With the political and economic troubles in countries such as Syria, Egypt, Lebanon etc., the major Gulf countries have indirectly benefited with a huge influx of capital and business families and professionals migrating here given the safe-haven status of the GCC.

Add to this the fact that this region is now a lifestyle and tourism destination of choice for many expats tired of the recession soaked pessimism of their home countries in Europe and beyond, this part of the world is now a magnet for the best global talent - another vital ingredient for strong, sustainable growth.

Banking and Financial Services: Exciting times ahead

Being deeply entrenched in our local markets, and leveraging of our global presence across continents, Huxley Associates now have highly rated and recognised desk focusing on C-Level, Executive Board and Profit Centre Head roles.

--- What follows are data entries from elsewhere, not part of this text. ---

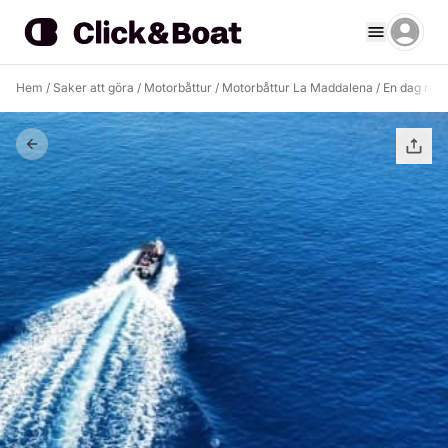
Hem
/
Saker att göra
/
Motorbåttur
/
Motorbåttur La Maddalena
/
En dag runt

This is in addition to our very well established Risk, Compliance and Corporate Governance division, Technology & Operations division and Corporate / Wholesale banking division.

Further, given the project based nature of our clients implementations we have for some time now begun to successfully offer solutions to manage Headcount and Quota Constraints, Expertise Injection and Project Delivery assistance across industries for Contract, Visa & Payroll Services, Outsource, Project Based, Interim Hires and End to End Managed Agency.

Our Gulf based headcount for Huxley Associates is now at a record high and we will continue to add to our team of professionals here in the region directly proportionate to the increasing reliance our partner banks are entrusting us with.

Suffice to say, exciting times ahead for the banking and finance industry as a whole.